:: Dataset records
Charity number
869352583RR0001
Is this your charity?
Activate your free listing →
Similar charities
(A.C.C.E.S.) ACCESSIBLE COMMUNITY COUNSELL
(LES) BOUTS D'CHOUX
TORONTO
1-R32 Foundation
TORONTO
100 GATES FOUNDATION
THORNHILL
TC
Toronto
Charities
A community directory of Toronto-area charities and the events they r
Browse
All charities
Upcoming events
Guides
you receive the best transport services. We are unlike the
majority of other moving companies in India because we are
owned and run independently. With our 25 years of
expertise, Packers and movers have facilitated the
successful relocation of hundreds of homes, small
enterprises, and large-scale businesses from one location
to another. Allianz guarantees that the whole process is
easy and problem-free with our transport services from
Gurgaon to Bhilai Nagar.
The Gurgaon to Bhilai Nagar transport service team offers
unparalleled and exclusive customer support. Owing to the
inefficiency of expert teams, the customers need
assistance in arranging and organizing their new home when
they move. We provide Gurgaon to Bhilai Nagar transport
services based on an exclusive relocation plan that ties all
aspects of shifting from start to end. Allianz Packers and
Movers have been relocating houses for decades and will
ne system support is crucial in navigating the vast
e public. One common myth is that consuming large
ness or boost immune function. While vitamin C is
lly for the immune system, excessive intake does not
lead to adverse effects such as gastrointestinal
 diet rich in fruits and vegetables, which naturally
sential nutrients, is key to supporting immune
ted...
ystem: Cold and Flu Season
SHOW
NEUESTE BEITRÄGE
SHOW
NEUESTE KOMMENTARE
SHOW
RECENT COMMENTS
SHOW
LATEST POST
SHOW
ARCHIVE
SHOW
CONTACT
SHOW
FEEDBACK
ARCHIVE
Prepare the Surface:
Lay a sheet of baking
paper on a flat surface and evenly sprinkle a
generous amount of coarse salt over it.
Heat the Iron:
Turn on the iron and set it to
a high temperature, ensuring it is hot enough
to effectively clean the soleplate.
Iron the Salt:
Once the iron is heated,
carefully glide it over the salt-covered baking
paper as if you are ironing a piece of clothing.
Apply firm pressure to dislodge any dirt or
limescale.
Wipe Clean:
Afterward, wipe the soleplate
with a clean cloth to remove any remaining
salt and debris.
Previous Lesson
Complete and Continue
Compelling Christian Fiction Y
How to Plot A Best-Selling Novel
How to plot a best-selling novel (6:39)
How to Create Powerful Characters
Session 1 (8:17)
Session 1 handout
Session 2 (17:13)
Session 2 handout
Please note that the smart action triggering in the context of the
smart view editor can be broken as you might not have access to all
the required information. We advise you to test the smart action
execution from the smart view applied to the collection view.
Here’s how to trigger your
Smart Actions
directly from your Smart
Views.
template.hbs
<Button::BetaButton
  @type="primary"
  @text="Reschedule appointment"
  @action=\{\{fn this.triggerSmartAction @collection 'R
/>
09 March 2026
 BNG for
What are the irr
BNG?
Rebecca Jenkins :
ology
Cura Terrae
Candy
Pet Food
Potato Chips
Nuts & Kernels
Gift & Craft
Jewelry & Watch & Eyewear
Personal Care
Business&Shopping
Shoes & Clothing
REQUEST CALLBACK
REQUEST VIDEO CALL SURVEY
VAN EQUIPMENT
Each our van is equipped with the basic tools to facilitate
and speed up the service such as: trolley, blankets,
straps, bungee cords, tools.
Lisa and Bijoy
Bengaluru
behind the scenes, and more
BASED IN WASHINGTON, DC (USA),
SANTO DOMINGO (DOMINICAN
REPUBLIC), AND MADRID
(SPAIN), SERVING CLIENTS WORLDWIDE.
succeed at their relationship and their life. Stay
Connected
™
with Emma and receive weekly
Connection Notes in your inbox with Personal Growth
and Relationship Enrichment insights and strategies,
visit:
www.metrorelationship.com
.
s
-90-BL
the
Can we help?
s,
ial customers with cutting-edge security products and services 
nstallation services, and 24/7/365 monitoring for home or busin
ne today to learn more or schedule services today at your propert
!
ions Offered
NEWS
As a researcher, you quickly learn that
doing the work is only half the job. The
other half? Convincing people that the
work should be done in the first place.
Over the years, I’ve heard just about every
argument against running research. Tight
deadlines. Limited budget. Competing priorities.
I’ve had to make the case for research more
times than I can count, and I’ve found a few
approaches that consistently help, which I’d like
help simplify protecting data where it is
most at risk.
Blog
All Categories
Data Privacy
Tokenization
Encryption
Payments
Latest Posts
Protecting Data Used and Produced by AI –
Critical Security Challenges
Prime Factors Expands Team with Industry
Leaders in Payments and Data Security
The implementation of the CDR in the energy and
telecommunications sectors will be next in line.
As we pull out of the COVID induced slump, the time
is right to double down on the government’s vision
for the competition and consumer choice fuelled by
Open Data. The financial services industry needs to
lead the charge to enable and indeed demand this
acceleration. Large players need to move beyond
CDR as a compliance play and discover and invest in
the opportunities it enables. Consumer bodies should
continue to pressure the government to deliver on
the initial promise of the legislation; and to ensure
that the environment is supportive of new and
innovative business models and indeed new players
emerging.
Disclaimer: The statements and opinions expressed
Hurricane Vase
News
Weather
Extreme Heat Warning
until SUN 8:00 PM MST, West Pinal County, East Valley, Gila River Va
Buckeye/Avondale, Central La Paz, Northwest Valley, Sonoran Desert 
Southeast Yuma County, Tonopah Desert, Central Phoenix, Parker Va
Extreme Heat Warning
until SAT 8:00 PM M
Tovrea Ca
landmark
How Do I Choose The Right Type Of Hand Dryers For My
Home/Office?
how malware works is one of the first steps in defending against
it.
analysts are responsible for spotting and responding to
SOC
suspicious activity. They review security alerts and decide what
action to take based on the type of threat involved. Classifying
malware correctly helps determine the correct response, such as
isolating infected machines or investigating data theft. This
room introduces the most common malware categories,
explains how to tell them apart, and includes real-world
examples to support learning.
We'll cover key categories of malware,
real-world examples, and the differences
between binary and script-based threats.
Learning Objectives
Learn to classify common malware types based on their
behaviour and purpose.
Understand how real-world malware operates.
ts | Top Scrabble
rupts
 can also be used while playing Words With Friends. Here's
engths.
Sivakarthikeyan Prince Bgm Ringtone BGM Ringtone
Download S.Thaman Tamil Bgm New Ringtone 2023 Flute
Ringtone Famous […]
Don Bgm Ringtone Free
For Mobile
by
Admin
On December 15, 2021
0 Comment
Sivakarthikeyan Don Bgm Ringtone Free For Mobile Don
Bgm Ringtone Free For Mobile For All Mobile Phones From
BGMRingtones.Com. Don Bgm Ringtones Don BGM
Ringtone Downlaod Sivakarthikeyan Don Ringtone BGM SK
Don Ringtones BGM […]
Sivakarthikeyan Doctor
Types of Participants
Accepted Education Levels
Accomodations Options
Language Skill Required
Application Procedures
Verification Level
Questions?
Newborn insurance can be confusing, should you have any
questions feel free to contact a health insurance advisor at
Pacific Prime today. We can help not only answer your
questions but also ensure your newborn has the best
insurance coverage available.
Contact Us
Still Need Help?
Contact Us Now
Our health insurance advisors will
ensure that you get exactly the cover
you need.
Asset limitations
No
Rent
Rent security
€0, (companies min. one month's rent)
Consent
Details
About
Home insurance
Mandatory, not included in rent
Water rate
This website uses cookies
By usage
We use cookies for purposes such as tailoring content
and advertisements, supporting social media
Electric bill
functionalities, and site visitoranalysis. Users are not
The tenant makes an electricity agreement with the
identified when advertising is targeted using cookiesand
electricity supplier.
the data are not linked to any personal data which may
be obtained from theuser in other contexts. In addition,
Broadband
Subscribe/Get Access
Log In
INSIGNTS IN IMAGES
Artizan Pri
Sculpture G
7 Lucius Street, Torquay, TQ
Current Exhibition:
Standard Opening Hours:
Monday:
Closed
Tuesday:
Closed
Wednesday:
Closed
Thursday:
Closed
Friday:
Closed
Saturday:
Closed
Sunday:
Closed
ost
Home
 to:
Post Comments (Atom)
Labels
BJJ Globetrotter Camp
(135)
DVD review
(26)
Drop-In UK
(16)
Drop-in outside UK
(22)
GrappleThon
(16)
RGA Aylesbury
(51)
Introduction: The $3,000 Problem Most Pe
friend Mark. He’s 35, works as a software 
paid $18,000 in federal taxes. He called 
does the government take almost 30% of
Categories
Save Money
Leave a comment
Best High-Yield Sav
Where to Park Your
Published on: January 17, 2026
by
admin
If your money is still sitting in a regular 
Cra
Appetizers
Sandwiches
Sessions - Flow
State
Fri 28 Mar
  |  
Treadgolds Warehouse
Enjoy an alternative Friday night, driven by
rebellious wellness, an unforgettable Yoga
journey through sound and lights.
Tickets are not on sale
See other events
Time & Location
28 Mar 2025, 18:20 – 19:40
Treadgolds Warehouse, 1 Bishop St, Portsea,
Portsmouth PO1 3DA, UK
::::
• **What is required**: Search the data for the string "soleplate" and copy every line where it appears.

• **Reply to the exercise**:
to effectively clean the soleplate.
Afterward, wipe the soleplate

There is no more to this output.